Helps Lower Cholesterol
Research published in 2011 in Food and Chemical Toxicology journal revealed that the essential oils in lemongrass possess anti-hyperlipidemic and anti-hypercholesterolemic properties that support healthy cholesterol levels.
One animal study has also shown that lemongrass may assist in sustaining healthy levels of triglycerides and reducing LDL or bad cholesterol. This may help in preventing the accumulation of lipids in the blood vessels and promoting an unobstructed flow of blood in the arteries, thereby preventing various cardiac disorders such as atherosclerosis.
Lemongrass essential oil has shown antifungal and anti-inflammatory effects when applied topically. Researchers tested the topical application of lemongrass oil on fungal infections and inflammatory skin conditions in mice. Although it showed promise as an effective treatment for skin conditions, more research needs to be conducted.
- May Promote Mental Health
Lemongrass is known to have a positive impact on the functioning of the brain, thereby relieving stress and anxiety and improving your mood, confidence, and self-esteem. It can help relax your mind and induce better sleep to help you overcome insomnia
Preventing Respiratory Disorders
Lemongrass is widely used in Ayurvedic medicine for its healing effects in treating cough and cold.The content of vitamin C in lemongrass can help heal congestion in the nose, flu and other respiratory disorders such as bronchial asthma.
Supports Skin Treatment
A study indicated that lemongrass (Cymbopogon flexuosus) essential oil has anti-inflammatory effects on human skin cells and is a good therapeutic agent for the treatment of inflammatory skin conditions.

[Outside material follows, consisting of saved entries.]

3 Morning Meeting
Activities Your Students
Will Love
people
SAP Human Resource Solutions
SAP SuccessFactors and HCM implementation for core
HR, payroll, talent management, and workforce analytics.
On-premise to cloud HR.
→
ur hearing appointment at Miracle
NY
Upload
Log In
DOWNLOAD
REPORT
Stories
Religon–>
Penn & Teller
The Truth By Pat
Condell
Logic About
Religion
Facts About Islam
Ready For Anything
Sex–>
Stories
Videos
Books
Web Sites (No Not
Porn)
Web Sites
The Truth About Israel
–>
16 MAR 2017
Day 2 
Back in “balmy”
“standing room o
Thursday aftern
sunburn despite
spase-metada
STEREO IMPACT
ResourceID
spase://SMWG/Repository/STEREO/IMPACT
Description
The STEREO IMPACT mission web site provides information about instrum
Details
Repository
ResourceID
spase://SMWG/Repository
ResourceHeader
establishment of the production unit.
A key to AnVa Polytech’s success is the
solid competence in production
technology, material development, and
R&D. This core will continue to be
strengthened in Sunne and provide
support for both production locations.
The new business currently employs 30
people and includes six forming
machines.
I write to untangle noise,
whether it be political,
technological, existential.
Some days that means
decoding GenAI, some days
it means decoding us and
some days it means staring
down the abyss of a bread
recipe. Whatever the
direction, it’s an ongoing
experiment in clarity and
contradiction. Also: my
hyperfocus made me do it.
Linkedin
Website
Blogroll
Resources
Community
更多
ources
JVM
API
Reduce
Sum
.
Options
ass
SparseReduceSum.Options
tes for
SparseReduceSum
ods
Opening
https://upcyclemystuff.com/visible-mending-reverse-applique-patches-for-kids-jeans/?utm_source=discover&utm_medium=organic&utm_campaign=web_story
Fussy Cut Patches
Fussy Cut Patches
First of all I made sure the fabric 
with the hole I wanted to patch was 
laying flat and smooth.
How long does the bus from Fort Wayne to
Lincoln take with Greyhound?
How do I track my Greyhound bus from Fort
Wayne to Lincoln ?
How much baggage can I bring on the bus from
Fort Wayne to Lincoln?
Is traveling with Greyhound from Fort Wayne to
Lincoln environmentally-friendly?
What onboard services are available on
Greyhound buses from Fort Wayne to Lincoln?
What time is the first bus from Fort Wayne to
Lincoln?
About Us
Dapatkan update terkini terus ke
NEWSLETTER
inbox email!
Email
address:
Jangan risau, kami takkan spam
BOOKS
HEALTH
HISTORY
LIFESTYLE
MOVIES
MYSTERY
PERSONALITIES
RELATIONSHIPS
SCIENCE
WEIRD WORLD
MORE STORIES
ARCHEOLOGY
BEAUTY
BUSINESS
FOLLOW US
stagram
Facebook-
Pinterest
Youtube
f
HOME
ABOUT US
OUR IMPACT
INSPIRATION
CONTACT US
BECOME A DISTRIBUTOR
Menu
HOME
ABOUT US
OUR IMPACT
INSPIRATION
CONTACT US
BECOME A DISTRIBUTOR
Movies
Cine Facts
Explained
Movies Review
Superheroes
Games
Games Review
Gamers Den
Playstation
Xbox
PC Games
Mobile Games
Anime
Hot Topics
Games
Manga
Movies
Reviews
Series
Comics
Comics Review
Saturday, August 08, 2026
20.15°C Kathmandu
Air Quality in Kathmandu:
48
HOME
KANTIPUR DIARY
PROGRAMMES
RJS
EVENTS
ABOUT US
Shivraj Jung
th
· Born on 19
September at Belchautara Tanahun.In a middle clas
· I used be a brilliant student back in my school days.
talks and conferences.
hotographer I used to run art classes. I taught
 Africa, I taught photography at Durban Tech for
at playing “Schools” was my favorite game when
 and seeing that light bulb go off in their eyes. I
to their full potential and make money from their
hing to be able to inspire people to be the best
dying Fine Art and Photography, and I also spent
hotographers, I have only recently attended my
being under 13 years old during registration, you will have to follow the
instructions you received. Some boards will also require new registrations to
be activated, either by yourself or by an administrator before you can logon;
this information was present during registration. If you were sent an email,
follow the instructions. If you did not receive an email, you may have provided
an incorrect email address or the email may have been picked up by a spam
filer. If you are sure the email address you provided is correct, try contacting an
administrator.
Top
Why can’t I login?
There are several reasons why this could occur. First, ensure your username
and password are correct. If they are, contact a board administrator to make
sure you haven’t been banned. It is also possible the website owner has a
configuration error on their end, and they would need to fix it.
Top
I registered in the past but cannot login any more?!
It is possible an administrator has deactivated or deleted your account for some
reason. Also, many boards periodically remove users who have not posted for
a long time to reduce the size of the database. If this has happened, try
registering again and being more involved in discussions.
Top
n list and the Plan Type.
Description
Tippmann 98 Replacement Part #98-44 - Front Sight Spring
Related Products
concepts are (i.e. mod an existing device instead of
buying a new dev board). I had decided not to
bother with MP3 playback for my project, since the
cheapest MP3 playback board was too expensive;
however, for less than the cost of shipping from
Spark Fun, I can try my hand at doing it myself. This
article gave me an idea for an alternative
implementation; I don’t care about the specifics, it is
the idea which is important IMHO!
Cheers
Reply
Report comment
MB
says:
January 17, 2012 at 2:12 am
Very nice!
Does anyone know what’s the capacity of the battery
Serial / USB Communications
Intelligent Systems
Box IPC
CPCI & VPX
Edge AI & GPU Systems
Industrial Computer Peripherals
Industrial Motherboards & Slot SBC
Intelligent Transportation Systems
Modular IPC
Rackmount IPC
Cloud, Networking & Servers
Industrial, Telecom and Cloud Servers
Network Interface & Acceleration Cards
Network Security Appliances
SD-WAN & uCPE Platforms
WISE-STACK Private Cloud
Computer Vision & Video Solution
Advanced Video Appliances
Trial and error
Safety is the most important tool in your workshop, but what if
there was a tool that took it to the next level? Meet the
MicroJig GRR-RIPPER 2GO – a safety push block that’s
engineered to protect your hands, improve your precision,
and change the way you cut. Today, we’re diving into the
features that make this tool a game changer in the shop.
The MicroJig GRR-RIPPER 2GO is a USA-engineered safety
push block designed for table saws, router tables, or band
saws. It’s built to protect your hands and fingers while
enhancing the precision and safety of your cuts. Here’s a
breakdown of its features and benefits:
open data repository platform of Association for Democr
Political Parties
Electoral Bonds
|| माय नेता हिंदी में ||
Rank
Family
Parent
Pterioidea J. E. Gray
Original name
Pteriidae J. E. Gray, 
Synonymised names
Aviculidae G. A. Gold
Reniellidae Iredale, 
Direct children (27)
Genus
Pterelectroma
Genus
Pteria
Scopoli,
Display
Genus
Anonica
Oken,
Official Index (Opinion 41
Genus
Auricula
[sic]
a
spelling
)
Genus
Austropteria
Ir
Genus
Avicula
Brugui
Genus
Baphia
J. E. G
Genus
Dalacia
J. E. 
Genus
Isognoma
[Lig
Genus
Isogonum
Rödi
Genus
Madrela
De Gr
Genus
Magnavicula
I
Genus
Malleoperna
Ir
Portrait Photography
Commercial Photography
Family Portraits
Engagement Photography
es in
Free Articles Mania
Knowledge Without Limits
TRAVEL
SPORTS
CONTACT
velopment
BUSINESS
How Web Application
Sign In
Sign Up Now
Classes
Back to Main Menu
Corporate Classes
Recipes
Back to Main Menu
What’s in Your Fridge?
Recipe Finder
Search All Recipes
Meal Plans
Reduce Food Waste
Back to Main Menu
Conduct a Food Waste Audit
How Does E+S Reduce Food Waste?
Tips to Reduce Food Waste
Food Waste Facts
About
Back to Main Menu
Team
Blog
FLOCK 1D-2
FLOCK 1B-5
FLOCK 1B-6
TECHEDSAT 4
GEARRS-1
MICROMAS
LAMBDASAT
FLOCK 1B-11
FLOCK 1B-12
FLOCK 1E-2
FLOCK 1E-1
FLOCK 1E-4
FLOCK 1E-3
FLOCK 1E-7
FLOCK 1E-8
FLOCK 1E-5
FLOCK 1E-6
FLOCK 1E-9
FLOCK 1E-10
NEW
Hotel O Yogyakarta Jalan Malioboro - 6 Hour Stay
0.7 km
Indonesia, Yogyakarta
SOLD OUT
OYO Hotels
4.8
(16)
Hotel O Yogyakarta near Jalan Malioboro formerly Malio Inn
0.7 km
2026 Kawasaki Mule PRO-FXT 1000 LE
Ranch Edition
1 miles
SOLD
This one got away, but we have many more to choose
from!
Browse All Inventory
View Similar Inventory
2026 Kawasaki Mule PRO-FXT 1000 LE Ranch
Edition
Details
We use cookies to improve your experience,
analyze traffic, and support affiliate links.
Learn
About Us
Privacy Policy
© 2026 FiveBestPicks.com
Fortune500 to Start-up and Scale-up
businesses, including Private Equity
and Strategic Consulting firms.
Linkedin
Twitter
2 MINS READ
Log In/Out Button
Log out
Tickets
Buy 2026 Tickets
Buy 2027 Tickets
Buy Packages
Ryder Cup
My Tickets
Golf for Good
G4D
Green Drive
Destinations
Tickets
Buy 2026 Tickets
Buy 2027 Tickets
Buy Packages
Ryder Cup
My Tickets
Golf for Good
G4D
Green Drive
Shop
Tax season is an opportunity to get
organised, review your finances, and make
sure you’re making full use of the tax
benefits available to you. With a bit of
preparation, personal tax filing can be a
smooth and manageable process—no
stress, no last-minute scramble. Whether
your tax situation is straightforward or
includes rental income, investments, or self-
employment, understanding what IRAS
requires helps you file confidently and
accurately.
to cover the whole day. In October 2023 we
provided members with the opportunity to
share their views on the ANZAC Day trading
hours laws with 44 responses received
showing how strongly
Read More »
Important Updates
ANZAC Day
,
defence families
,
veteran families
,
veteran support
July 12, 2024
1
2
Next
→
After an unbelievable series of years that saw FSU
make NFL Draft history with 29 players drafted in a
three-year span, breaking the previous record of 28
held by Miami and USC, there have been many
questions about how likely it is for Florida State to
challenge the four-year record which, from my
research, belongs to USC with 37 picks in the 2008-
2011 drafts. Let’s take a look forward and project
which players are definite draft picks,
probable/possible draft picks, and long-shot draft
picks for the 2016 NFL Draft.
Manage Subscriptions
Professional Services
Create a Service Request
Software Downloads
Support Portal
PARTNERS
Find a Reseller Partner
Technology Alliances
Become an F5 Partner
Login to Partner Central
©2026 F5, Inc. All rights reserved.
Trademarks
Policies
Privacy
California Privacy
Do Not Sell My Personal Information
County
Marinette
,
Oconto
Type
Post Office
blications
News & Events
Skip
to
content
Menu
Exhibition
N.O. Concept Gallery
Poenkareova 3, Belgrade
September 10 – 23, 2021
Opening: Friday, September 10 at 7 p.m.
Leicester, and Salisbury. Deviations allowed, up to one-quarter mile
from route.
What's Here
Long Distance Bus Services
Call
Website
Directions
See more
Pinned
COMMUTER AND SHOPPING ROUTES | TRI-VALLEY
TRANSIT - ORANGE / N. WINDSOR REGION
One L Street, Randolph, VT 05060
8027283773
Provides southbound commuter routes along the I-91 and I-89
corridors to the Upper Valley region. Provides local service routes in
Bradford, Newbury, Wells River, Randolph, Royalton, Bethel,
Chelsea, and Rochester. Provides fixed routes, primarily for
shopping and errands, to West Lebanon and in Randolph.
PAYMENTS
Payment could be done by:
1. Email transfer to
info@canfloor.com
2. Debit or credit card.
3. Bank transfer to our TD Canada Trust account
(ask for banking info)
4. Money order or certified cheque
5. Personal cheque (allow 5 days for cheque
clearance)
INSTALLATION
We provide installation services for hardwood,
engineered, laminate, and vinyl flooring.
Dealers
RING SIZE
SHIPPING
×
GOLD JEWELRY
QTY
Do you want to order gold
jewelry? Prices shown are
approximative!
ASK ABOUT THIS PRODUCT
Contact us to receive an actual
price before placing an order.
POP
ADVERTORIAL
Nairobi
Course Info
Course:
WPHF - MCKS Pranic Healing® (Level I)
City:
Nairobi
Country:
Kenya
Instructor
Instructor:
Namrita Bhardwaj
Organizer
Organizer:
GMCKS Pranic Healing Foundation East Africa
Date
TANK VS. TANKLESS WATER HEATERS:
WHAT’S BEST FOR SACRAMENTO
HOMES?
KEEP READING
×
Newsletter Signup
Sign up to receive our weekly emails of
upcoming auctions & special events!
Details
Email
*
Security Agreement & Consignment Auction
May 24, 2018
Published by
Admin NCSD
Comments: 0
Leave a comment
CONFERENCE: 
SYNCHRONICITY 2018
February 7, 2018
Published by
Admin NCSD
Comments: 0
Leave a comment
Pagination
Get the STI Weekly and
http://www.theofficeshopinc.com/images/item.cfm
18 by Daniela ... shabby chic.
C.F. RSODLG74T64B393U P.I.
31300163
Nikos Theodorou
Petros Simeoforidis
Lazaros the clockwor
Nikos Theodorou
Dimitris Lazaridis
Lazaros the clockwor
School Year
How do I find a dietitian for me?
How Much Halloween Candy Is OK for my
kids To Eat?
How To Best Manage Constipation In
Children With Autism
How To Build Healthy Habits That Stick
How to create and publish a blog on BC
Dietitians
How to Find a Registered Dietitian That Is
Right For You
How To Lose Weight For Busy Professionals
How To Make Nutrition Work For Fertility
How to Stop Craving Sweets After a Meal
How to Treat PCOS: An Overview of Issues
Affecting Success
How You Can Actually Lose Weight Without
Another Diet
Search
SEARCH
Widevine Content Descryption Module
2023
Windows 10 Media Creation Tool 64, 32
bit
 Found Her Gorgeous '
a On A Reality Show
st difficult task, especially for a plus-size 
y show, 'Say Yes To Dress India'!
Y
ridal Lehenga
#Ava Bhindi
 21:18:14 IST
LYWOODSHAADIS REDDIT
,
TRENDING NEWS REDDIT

Lemongrass is a febrifuge and is also known as the ‘fever grass’ due to its beneficial effects in lowering fever. The antipyretic and diaphoretic effect is extensively used in Ayurvedic medicine for curing fever by inducing sweating.
- E. Coli Infection
E. coli bacterial infections can cause food poisoning if you eat contaminated foods. It can also cause urinary tract infections and pneumonia. One study found that lemongrass extract effectively reduces the toxicity of E. coli cultures and can help treat bacterial infections in the digestive tract.
Lemongrass is used in making deodorants because it has cleansing and antibacterial properties that help combat bad body odor and prevent fungal infections.
Lemongrass contains citrus which has been proven effective in preventing obesity. Lemongrass can prevent fat accumulation in the abdomen and increase the energy stored in the body. This will also help metabolism and increase the oxidation of fatty acids in the body.
Side Effects of Lemongrass
Although considered safe, but lemon grass can also cause allergic reactions in some people. Therefore it is highly recommended to consult a doctor before using products or preparations from lemongrass, especially for pregnant women, women who are breastfeeding, and someone who is undergoing medical treatment.